This is best viewed from a slightly more general perspective as follows. In any $\rm UFD$, if $\rm\ a\$ is not prime, i.e. $\rm\ a\:|\:bc\$ but $\rm\ a\nmid b,\ a\nmid c\$ then $\rm\ \gcd(a,b)\$ is a proper factor of $\rm\:a\:$. Moreover this gcd can be computed when a $\rm UFD$ has a constructive Euclidean algorithm, as does $\rm \mathbb Z[i]\:$. Therefore this yields a constructive proof that nonprime nonunits are reducible in Euclidean domains (i.e. the nontrivial half of the equivalence of irreducible and prime elements in $\rm UFDs$).

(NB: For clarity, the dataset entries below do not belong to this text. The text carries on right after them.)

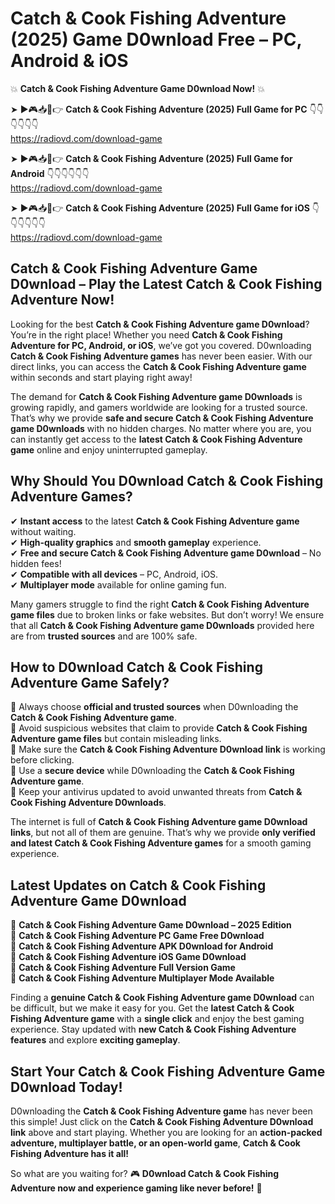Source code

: # Catch & Cook Fishing Adventure (2025) Game D0wnload Free – PC, Android & iOS

💥 **Catch & Cook Fishing Adventure Game D0wnload Now!** 💥  

➤ ►🎮📥📱👉 **Catch & Cook Fishing Adventure (2025) Full Game for PC** 👇👇👇👇👇👇  
https://radiovd.com/download-game  

➤ ►🎮📥📱👉 **Catch & Cook Fishing Adventure (2025) Full Game for Android** 👇👇👇👇👇👇  
https://radiovd.com/download-game  

➤ ►🎮📥📱👉 **Catch & Cook Fishing Adventure (2025) Full Game for iOS** 👇👇👇👇👇👇  
https://radiovd.com/download-game  

## Catch & Cook Fishing Adventure Game D0wnload – Play the Latest Catch & Cook Fishing Adventure Now!

Looking for the best **Catch & Cook Fishing Adventure game D0wnload**? You’re in the right place! Whether you need **Catch & Cook Fishing Adventure for PC, Android, or iOS**, we’ve got you covered. D0wnloading **Catch & Cook Fishing Adventure games** has never been easier. With our direct links, you can access the **Catch & Cook Fishing Adventure game** within seconds and start playing right away!  

The demand for **Catch & Cook Fishing Adventure game D0wnloads** is growing rapidly, and gamers worldwide are looking for a trusted source. That’s why we provide **safe and secure Catch & Cook Fishing Adventure game D0wnloads** with no hidden charges. No matter where you are, you can instantly get access to the **latest Catch & Cook Fishing Adventure game** online and enjoy uninterrupted gameplay.  

## **Why Should You D0wnload Catch & Cook Fishing Adventure Games?**  

✔ **Instant access** to the latest **Catch & Cook Fishing Adventure game** without waiting.  
✔ **High-quality graphics** and **smooth gameplay** experience.  
✔ **Free and secure Catch & Cook Fishing Adventure game D0wnload** – No hidden fees!  
✔ **Compatible with all devices** – PC, Android, iOS.  
✔ **Multiplayer mode** available for online gaming fun.  

Many gamers struggle to find the right **Catch & Cook Fishing Adventure game files** due to broken links or fake websites. But don’t worry! We ensure that all **Catch & Cook Fishing Adventure game D0wnloads** provided here are from **trusted sources** and are 100% safe.  

## **How to D0wnload Catch & Cook Fishing Adventure Game Safely?**  

📌 Always choose **official and trusted sources** when D0wnloading the **Catch & Cook Fishing Adventure game**.  
📌 Avoid suspicious websites that claim to provide **Catch & Cook Fishing Adventure game files** but contain misleading links.  
📌 Make sure the **Catch & Cook Fishing Adventure D0wnload link** is working before clicking.  
📌 Use a **secure device** while D0wnloading the **Catch & Cook Fishing Adventure game**.  
📌 Keep your antivirus updated to avoid unwanted threats from **Catch & Cook Fishing Adventure D0wnloads**.  

The internet is full of **Catch & Cook Fishing Adventure game D0wnload links**, but not all of them are genuine. That’s why we provide **only verified and latest Catch & Cook Fishing Adventure games** for a smooth gaming experience.  

## **Latest Updates on Catch & Cook Fishing Adventure Game D0wnload**  

🔹 **Catch & Cook Fishing Adventure Game D0wnload – 2025 Edition**  
🔹 **Catch & Cook Fishing Adventure PC Game Free D0wnload**  
🔹 **Catch & Cook Fishing Adventure APK D0wnload for Android**  
🔹 **Catch & Cook Fishing Adventure iOS Game D0wnload**  
🔹 **Catch & Cook Fishing Adventure Full Version Game**  
🔹 **Catch & Cook Fishing Adventure Multiplayer Mode Available**  

Finding a **genuine Catch & Cook Fishing Adventure game D0wnload** can be difficult, but we make it easy for you. Get the **latest Catch & Cook Fishing Adventure game** with a **single click** and enjoy the best gaming experience. Stay updated with **new Catch & Cook Fishing Adventure features** and explore **exciting gameplay**.  

## **Start Your Catch & Cook Fishing Adventure Game D0wnload Today!**  

D0wnloading the **Catch & Cook Fishing Adventure game** has never been this simple! Just click on the **Catch & Cook Fishing Adventure D0wnload link** above and start playing. Whether you are looking for an **action-packed adventure, multiplayer battle, or an open-world game**, **Catch & Cook Fishing Adventure has it all!**  

So what are you waiting for? 🎮 **D0wnload Catch & Cook Fishing Adventure now and experience gaming like never before!** 🚀  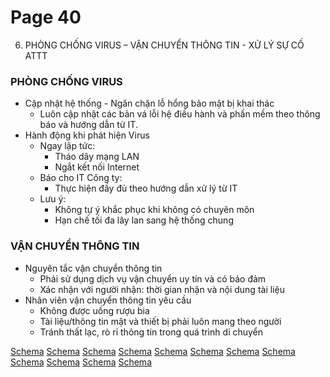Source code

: # Page 40

6. PHÒNG CHỐNG VIRUS – VẬN CHUYỂN THÔNG TIN - XỬ LÝ SỰ CỐ ATTT

### PHÒNG CHỐNG VIRUS

*   Cập nhật hệ thống - Ngăn chặn lỗ hổng bảo mật bị khai thác
    *   Luôn cập nhật các bản vá lỗi hệ điều hành và phần mềm theo thông báo và hướng dẫn từ IT.
*   Hành động khi phát hiện Virus
    *   Ngay lập tức:
        *   Tháo dây mạng LAN
        *   Ngắt kết nối Internet
    *   Báo cho IT Công ty:
        *   Thực hiện đầy đủ theo hướng dẫn xử lý từ IT
    *   Lưu ý:
        *   Không tự ý khắc phục khi không có chuyên môn
        *   Hạn chế tối đa lây lan sang hệ thống chung

### VẬN CHUYỂN THÔNG TIN

*   Nguyên tắc vận chuyển thông tin
    *   Phải sử dụng dịch vụ vận chuyển uy tín và có bảo đảm
    *   Xác nhận với người nhận: thời gian nhận và nội dung tài liệu
*   Nhân viên vận chuyển thông tin yêu cầu
    *   Không được uống rượu bia
    *   Tài liệu/thông tin mật và thiết bị phải luôn mang theo người
    *   Tránh thất lạc, rò rỉ thông tin trong quá trình di chuyển

[Schema](page_40_img_0.png)
[Schema](page_40_img_1.png)
[Schema](page_40_img_2.png)
[Schema](page_40_img_3.png)
[Schema](page_40_img_4.png)
[Schema](page_40_img_5.png)
[Schema](page_40_img_6.png)
[Schema](page_40_img_7.png)
[Schema](page_40_img_8.png)
[Schema](page_40_img_9.png)
[Schema](page_40_img_10.png)
[Schema](page_40_img_11.png)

Applying this above we deduce that $\rm\ gcd(p,x-i)\ = a + bi$ is a proper factor of $\rm\:p\:$, so it must have norm a proper factor of $\rm\ N(p) = p^2\$, i.e. it must have norm $\rm\:p\:$. Therefore $\rm\ p = a^2 + b^2\$ as desired. This leads to an elegant efficient few-line Euclidean algorithm to compute a representation of a prime $\rm\ p = 4k+1\$ as a sum of two squares – see my post here for an implementation.

There is a proof by Roger Heath-Brown and another by John Ewell.

Heath-Brown’s proof was later adapted into a “one-sentence” proof by Zagier. Zagier’s proof is available at the wikipedia link given in Sivaram’s answer.

There is a nice proof using Minkowski’s theorem which also proves the four-square theorem. It is Proof #2 here.